MTA is in the middle of a three-year environmental study of options for easing traffic in the so-called 710 Gap. Last month the agency jettisoned several options, including a surface highway connecting the 710 to the Foothill (210) Freeway in Pasadena and a possible highway along Avenue 64. But it left on its list a 4.5-mile tunnel between the 710 and 210 that would cross under Los Angeles neighborhoods, South Pasadena and Pasadena.
MTA is expected to issue a final environmental report in 2014 that would result in agency leaders selecting a project.
Schiff acknowledged that he had supported a technical study of the tunnel, and said that MTA officials estimated in the past technological improvements would allow it to construct a tunnel for about $1.5 billion. The most recent estimate, Schiff wrote, is $5.6 billion, about a third of which would come from the federal government, a third from state and county funds and a third from private sources.
Schiff wrote he is skeptical MTA can raise as much from private sources and said large projects routinely run into substantial cost overruns..
On Friday, Schiff spokesman Patrick Boland said the congressman believes the federal Department of Transportation "may be reluctant to see [MTA] proceed on such an expensive project without a consensus of those representing the region."
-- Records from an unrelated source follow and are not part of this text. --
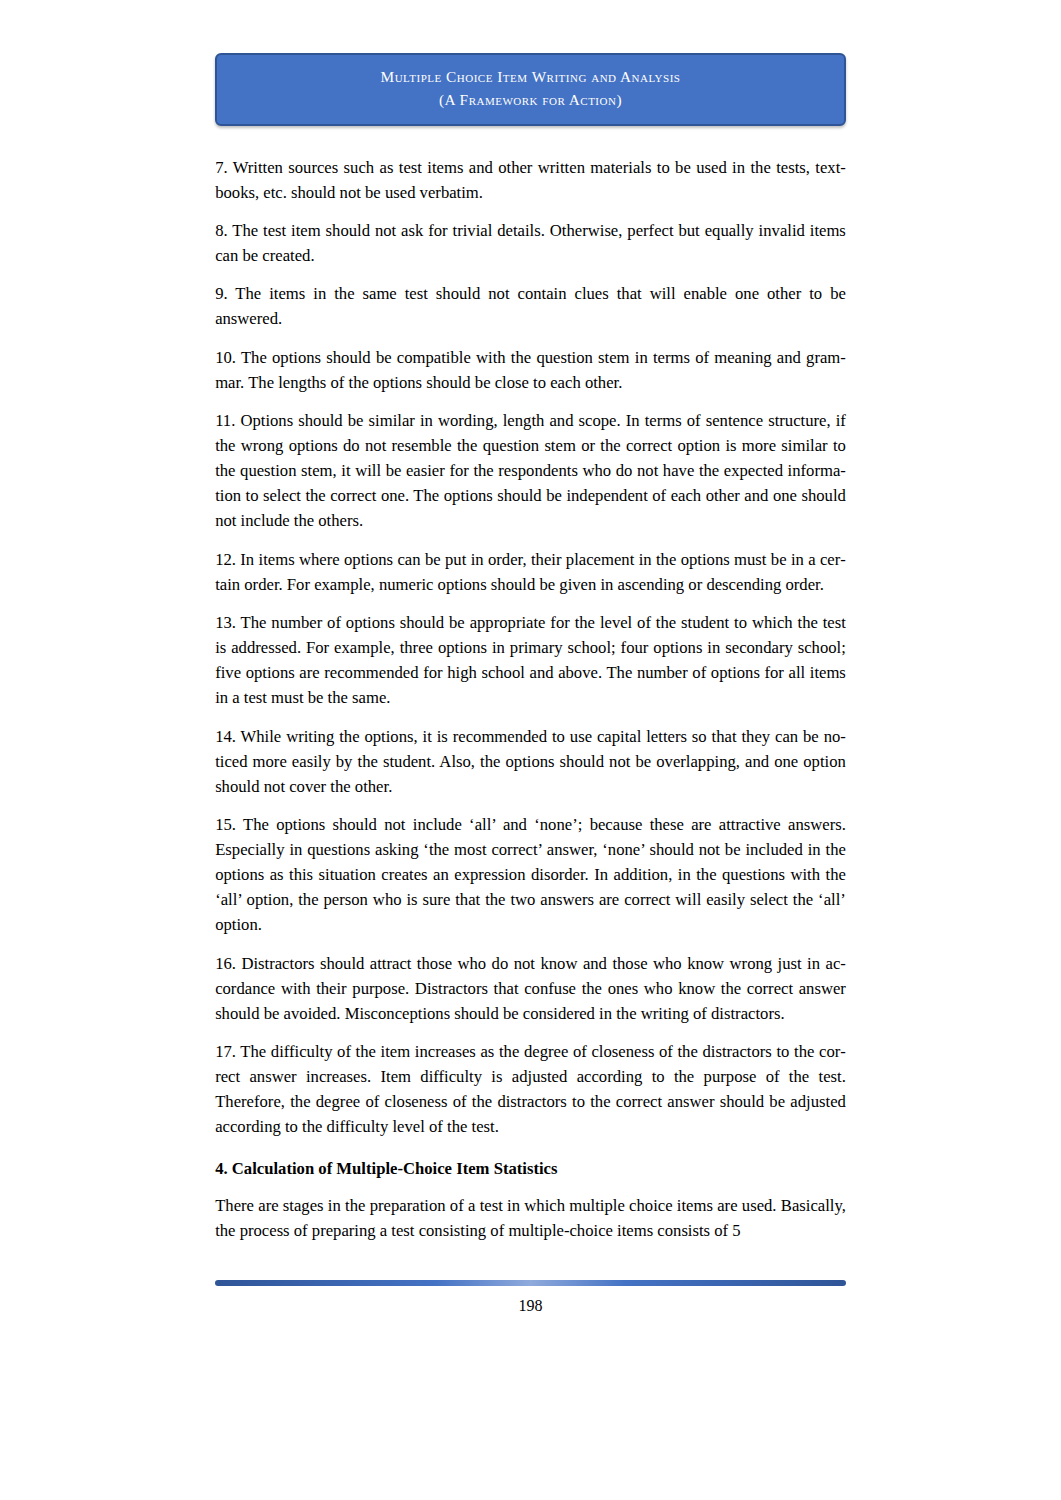Multiple Choice Item Writing and Analysis
(A Framework for Action)
7. Written sources such as test items and other written materials to be used in the tests, textbooks, etc. should not be used verbatim.
8. The test item should not ask for trivial details. Otherwise, perfect but equally invalid items can be created.
9. The items in the same test should not contain clues that will enable one other to be answered.
10. The options should be compatible with the question stem in terms of meaning and grammar. The lengths of the options should be close to each other.
11. Options should be similar in wording, length and scope. In terms of sentence structure, if the wrong options do not resemble the question stem or the correct option is more similar to the question stem, it will be easier for the respondents who do not have the expected information to select the correct one. The options should be independent of each other and one should not include the others.
12. In items where options can be put in order, their placement in the options must be in a certain order. For example, numeric options should be given in ascending or descending order.
13. The number of options should be appropriate for the level of the student to which the test is addressed. For example, three options in primary school; four options in secondary school; five options are recommended for high school and above. The number of options for all items in a test must be the same.
14. While writing the options, it is recommended to use capital letters so that they can be noticed more easily by the student. Also, the options should not be overlapping, and one option should not cover the other.
15. The options should not include ‘all’ and ‘none’; because these are attractive answers. Especially in questions asking ‘the most correct’ answer, ‘none’ should not be included in the options as this situation creates an expression disorder. In addition, in the questions with the ‘all’ option, the person who is sure that the two answers are correct will easily select the ‘all’ option.
16. Distractors should attract those who do not know and those who know wrong just in accordance with their purpose. Distractors that confuse the ones who know the correct answer should be avoided. Misconceptions should be considered in the writing of distractors.
17. The difficulty of the item increases as the degree of closeness of the distractors to the correct answer increases. Item difficulty is adjusted according to the purpose of the test. Therefore, the degree of closeness of the distractors to the correct answer should be adjusted according to the difficulty level of the test.
4. Calculation of Multiple-Choice Item Statistics
There are stages in the preparation of a test in which multiple choice items are used. Basically, the process of preparing a test consisting of multiple-choice items consists of 5
198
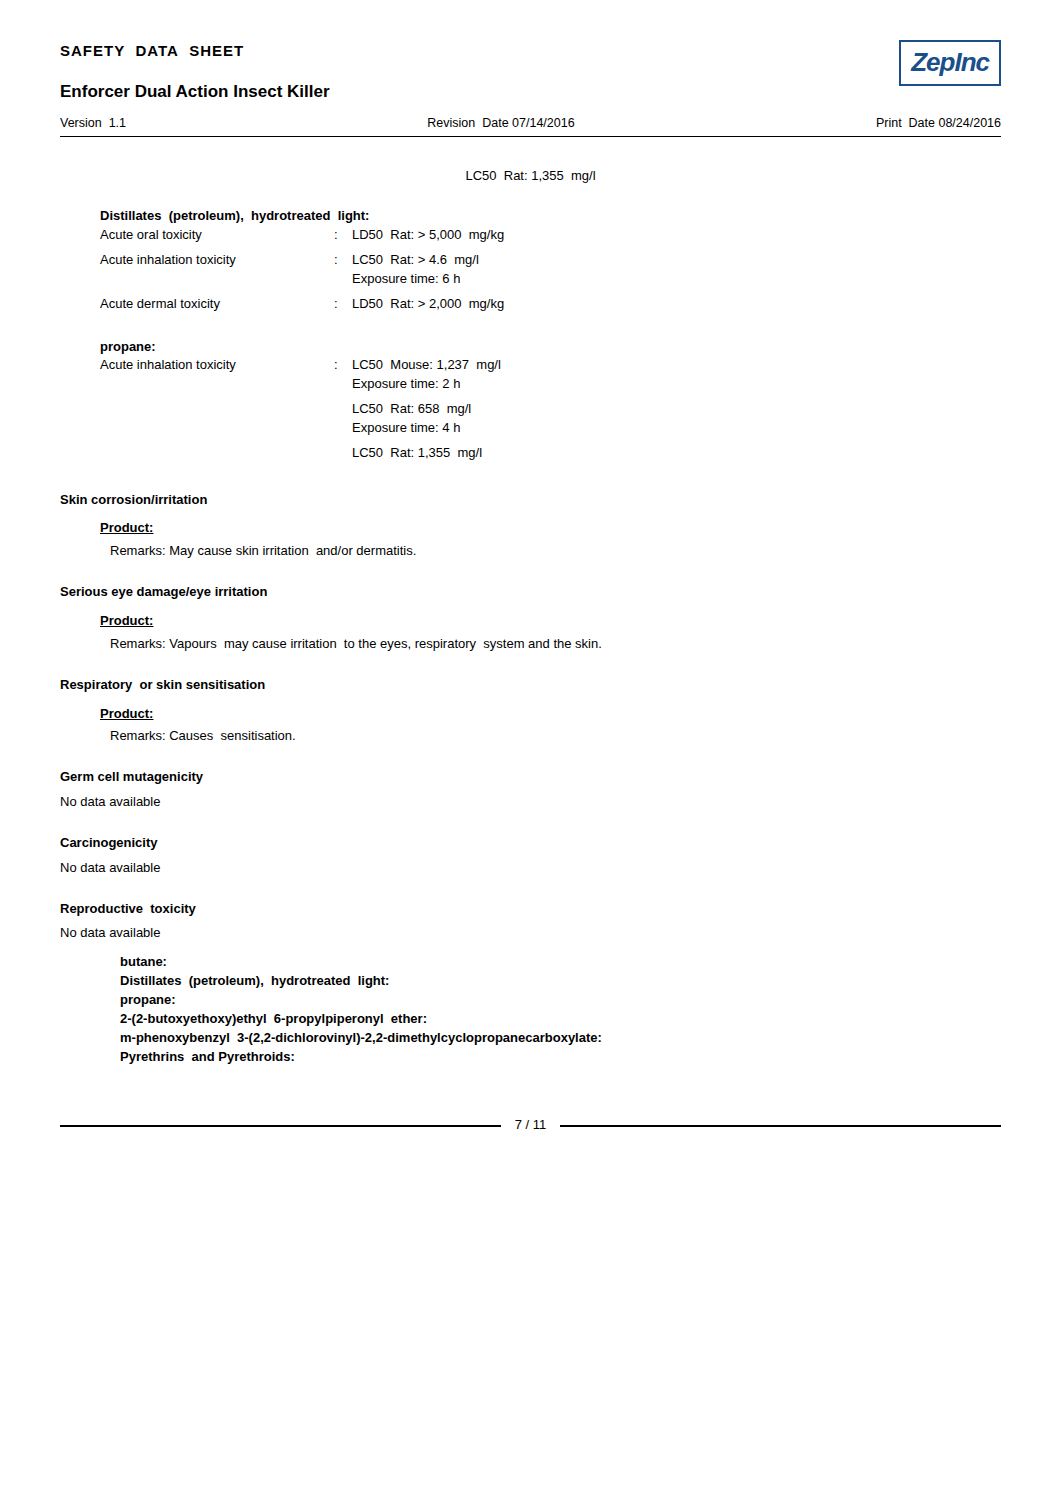SAFETY DATA SHEET
Enforcer Dual Action Insect Killer
ZepInc
Version 1.1 Revision Date 07/14/2016 Print Date 08/24/2016
LC50 Rat: 1,355 mg/l
Distillates (petroleum), hydrotreated light:
| Acute oral toxicity | : | LD50 Rat: > 5,000 mg/kg |
| Acute inhalation toxicity | : | LC50 Rat: > 4.6 mg/l Exposure time: 6 h |
| Acute dermal toxicity | : | LD50 Rat: > 2,000 mg/kg |
propane:
| Acute inhalation toxicity | : | LC50 Mouse: 1,237 mg/l Exposure time: 2 h |
| | | LC50 Rat: 658 mg/l Exposure time: 4 h |
| | | LC50 Rat: 1,355 mg/l |
Skin corrosion/irritation
Product:
Remarks: May cause skin irritation and/or dermatitis.
Serious eye damage/eye irritation
Product:
Remarks: Vapours may cause irritation to the eyes, respiratory system and the skin.
Respiratory or skin sensitisation
Product:
Remarks: Causes sensitisation.
Germ cell mutagenicity
No data available
Carcinogenicity
No data available
Reproductive toxicity
No data available
butane:
Distillates (petroleum), hydrotreated light:
propane:
2-(2-butoxyethoxy)ethyl 6-propylpiperonyl ether:
m-phenoxybenzyl 3-(2,2-dichlorovinyl)-2,2-dimethylcyclopropanecarboxylate:
Pyrethrins and Pyrethroids:
7 / 11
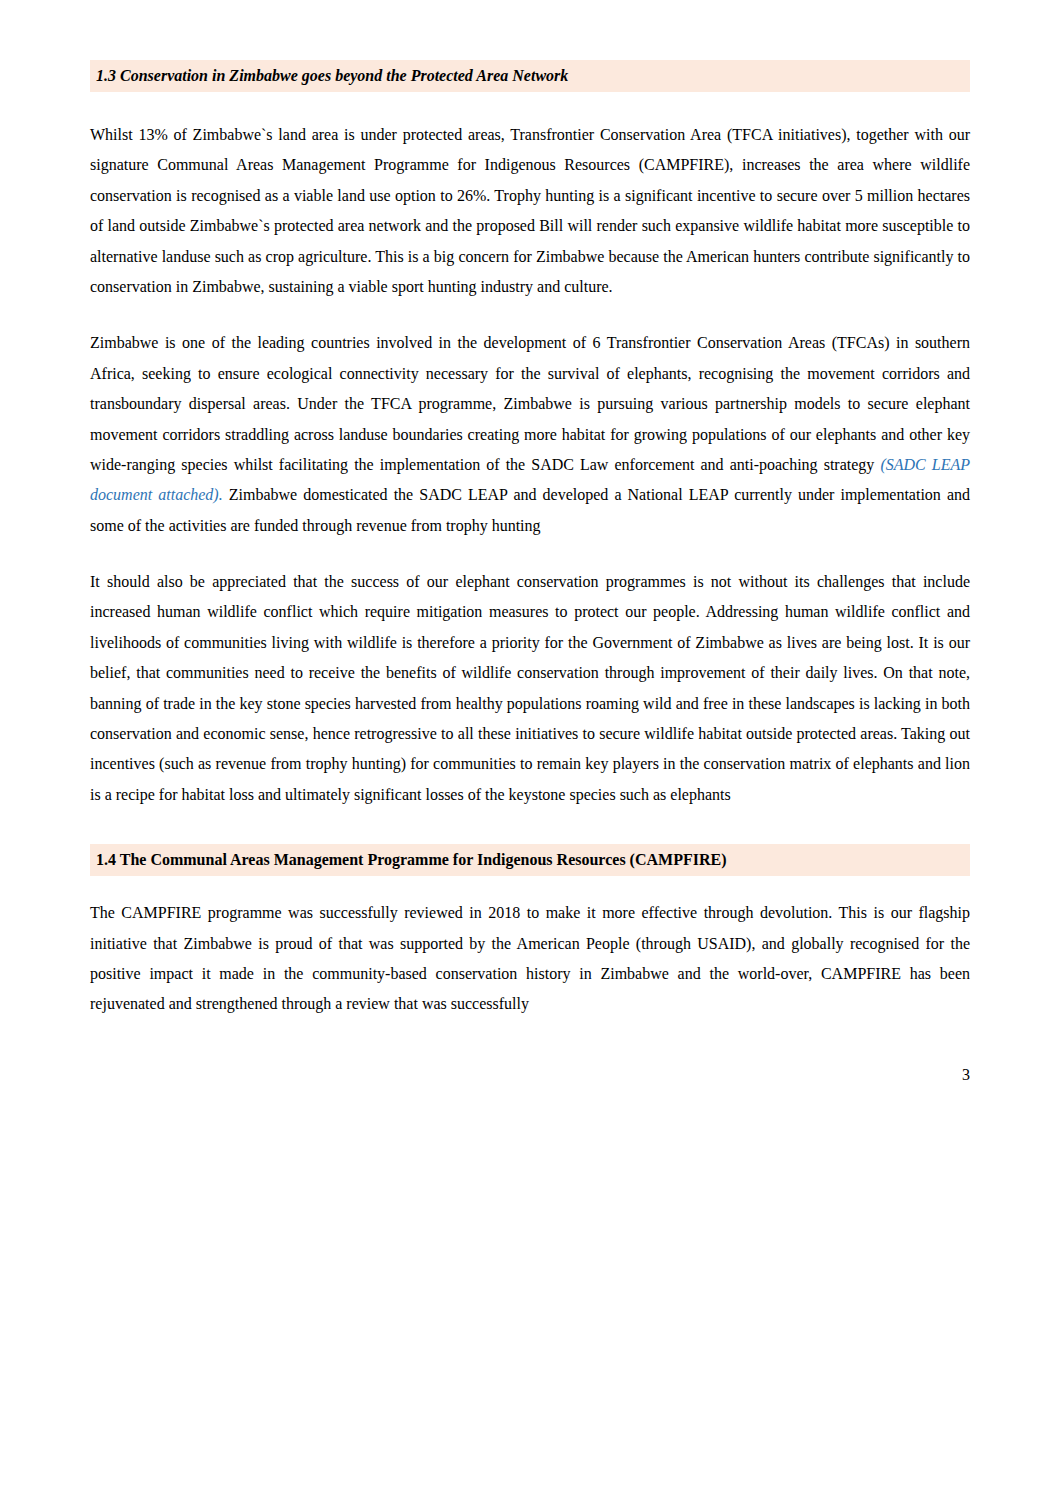1.3 Conservation in Zimbabwe goes beyond the Protected Area Network
Whilst 13% of Zimbabwe`s land area is under protected areas, Transfrontier Conservation Area (TFCA initiatives), together with our signature Communal Areas Management Programme for Indigenous Resources (CAMPFIRE), increases the area where wildlife conservation is recognised as a viable land use option to 26%. Trophy hunting is a significant incentive to secure over 5 million hectares of land outside Zimbabwe`s protected area network and the proposed Bill will render such expansive wildlife habitat more susceptible to alternative landuse such as crop agriculture. This is a big concern for Zimbabwe because the American hunters contribute significantly to conservation in Zimbabwe, sustaining a viable sport hunting industry and culture.
Zimbabwe is one of the leading countries involved in the development of 6 Transfrontier Conservation Areas (TFCAs) in southern Africa, seeking to ensure ecological connectivity necessary for the survival of elephants, recognising the movement corridors and transboundary dispersal areas. Under the TFCA programme, Zimbabwe is pursuing various partnership models to secure elephant movement corridors straddling across landuse boundaries creating more habitat for growing populations of our elephants and other key wide-ranging species whilst facilitating the implementation of the SADC Law enforcement and anti-poaching strategy (SADC LEAP document attached). Zimbabwe domesticated the SADC LEAP and developed a National LEAP currently under implementation and some of the activities are funded through revenue from trophy hunting
It should also be appreciated that the success of our elephant conservation programmes is not without its challenges that include increased human wildlife conflict which require mitigation measures to protect our people. Addressing human wildlife conflict and livelihoods of communities living with wildlife is therefore a priority for the Government of Zimbabwe as lives are being lost. It is our belief, that communities need to receive the benefits of wildlife conservation through improvement of their daily lives. On that note, banning of trade in the key stone species harvested from healthy populations roaming wild and free in these landscapes is lacking in both conservation and economic sense, hence retrogressive to all these initiatives to secure wildlife habitat outside protected areas. Taking out incentives (such as revenue from trophy hunting) for communities to remain key players in the conservation matrix of elephants and lion is a recipe for habitat loss and ultimately significant losses of the keystone species such as elephants
1.4 The Communal Areas Management Programme for Indigenous Resources (CAMPFIRE)
The CAMPFIRE programme was successfully reviewed in 2018 to make it more effective through devolution. This is our flagship initiative that Zimbabwe is proud of that was supported by the American People (through USAID), and globally recognised for the positive impact it made in the community-based conservation history in Zimbabwe and the world-over, CAMPFIRE has been rejuvenated and strengthened through a review that was successfully
3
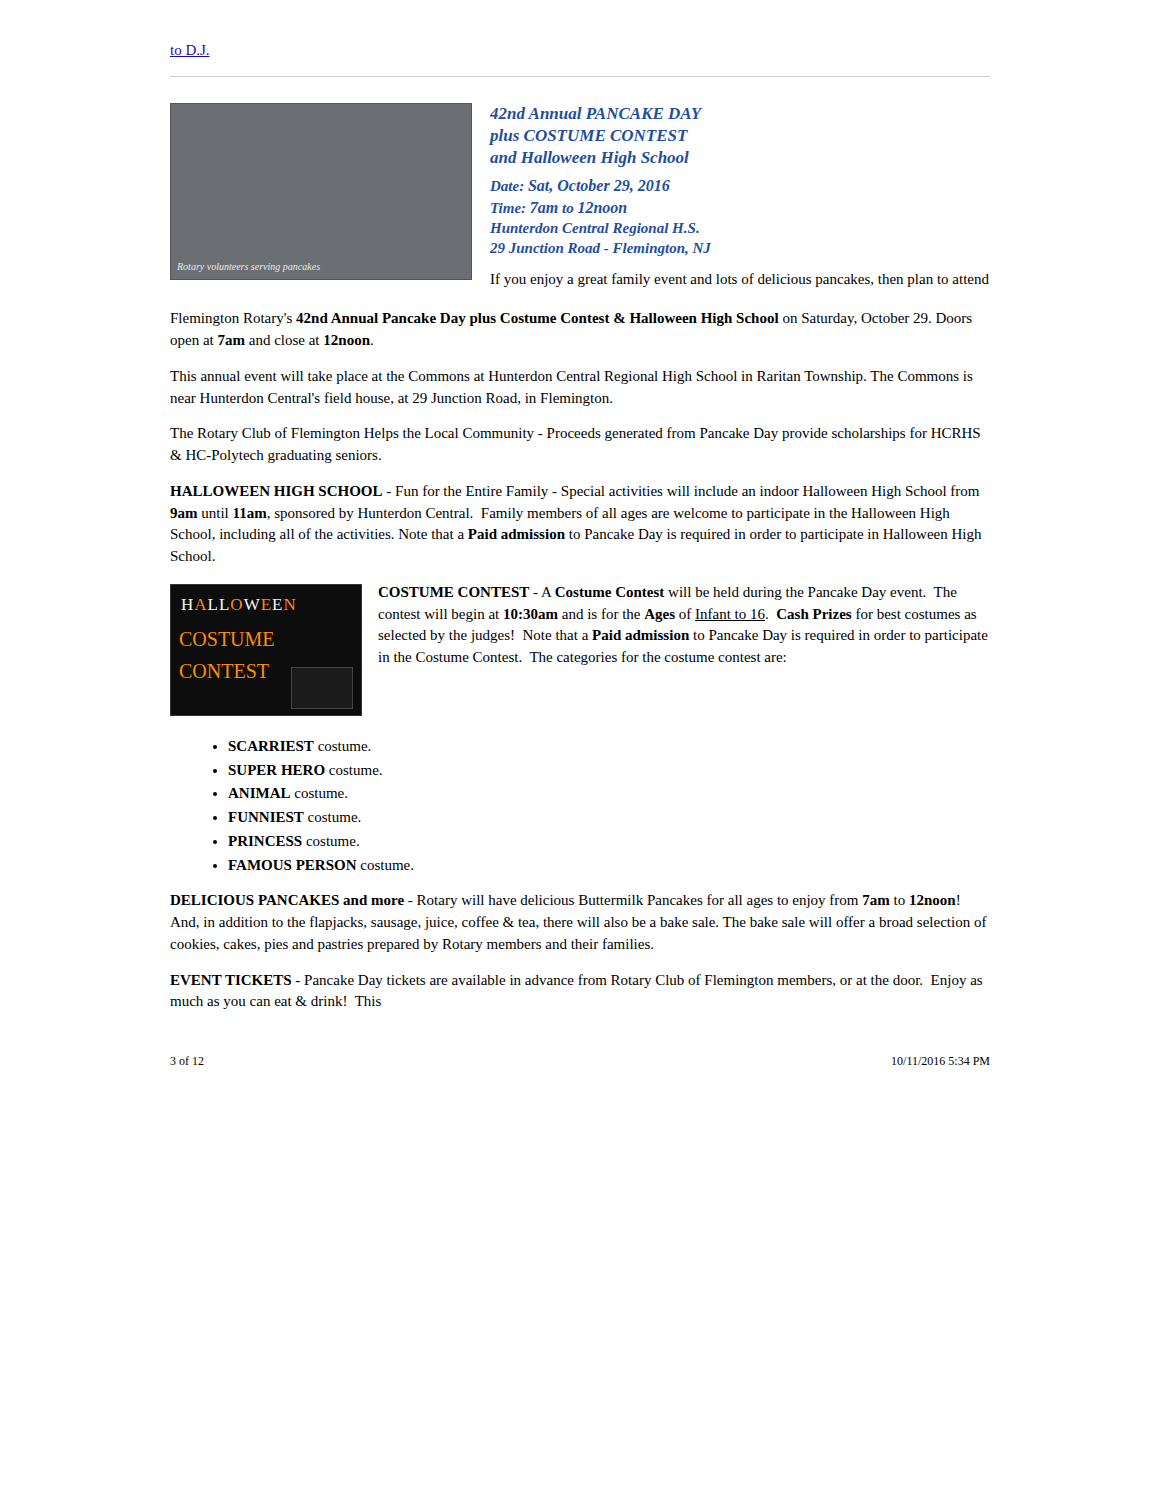to D.J.
Rotary volunteers serving pancakes
42nd Annual PANCAKE DAY
plus COSTUME CONTEST
and Halloween High School
Date: Sat, October 29, 2016
Time: 7am to 12noon
Hunterdon Central Regional H.S.
29 Junction Road - Flemington, NJ
If you enjoy a great family event and lots of delicious pancakes, then plan to attend
Flemington Rotary's 42nd Annual Pancake Day plus Costume Contest & Halloween High School on Saturday, October 29. Doors open at 7am and close at 12noon.
This annual event will take place at the Commons at Hunterdon Central Regional High School in Raritan Township. The Commons is near Hunterdon Central's field house, at 29 Junction Road, in Flemington.
The Rotary Club of Flemington Helps the Local Community - Proceeds generated from Pancake Day provide scholarships for HCRHS & HC-Polytech graduating seniors.
HALLOWEEN HIGH SCHOOL - Fun for the Entire Family - Special activities will include an indoor Halloween High School from 9am until 11am, sponsored by Hunterdon Central. Family members of all ages are welcome to participate in the Halloween High School, including all of the activities. Note that a Paid admission to Pancake Day is required in order to participate in Halloween High School.
HALLOWEEN COSTUME CONTEST
COSTUME CONTEST - A Costume Contest will be held during the Pancake Day event. The contest will begin at 10:30am and is for the Ages of Infant to 16. Cash Prizes for best costumes as selected by the judges! Note that a Paid admission to Pancake Day is required in order to participate in the Costume Contest. The categories for the costume contest are:
SCARRIEST costume.
SUPER HERO costume.
ANIMAL costume.
FUNNIEST costume.
PRINCESS costume.
FAMOUS PERSON costume.
DELICIOUS PANCAKES and more - Rotary will have delicious Buttermilk Pancakes for all ages to enjoy from 7am to 12noon! And, in addition to the flapjacks, sausage, juice, coffee & tea, there will also be a bake sale. The bake sale will offer a broad selection of cookies, cakes, pies and pastries prepared by Rotary members and their families.
EVENT TICKETS - Pancake Day tickets are available in advance from Rotary Club of Flemington members, or at the door. Enjoy as much as you can eat & drink! This
3 of 12 10/11/2016 5:34 PM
"Metro will have to consider opposition to the tunnel by any member of the California delegation such as Representative Schiff to pose a serious obstacle to pursuit of a tunnel," Boland said.
In his letter, Schiff said that Metro could complete all the other proposals under consideration, light rail, rapid buses, better control of street traffic, for less than the cost of a tunnel.
"These options ... would help move people in an environmentally friendly manner without disrupting our long-established neighborhoods."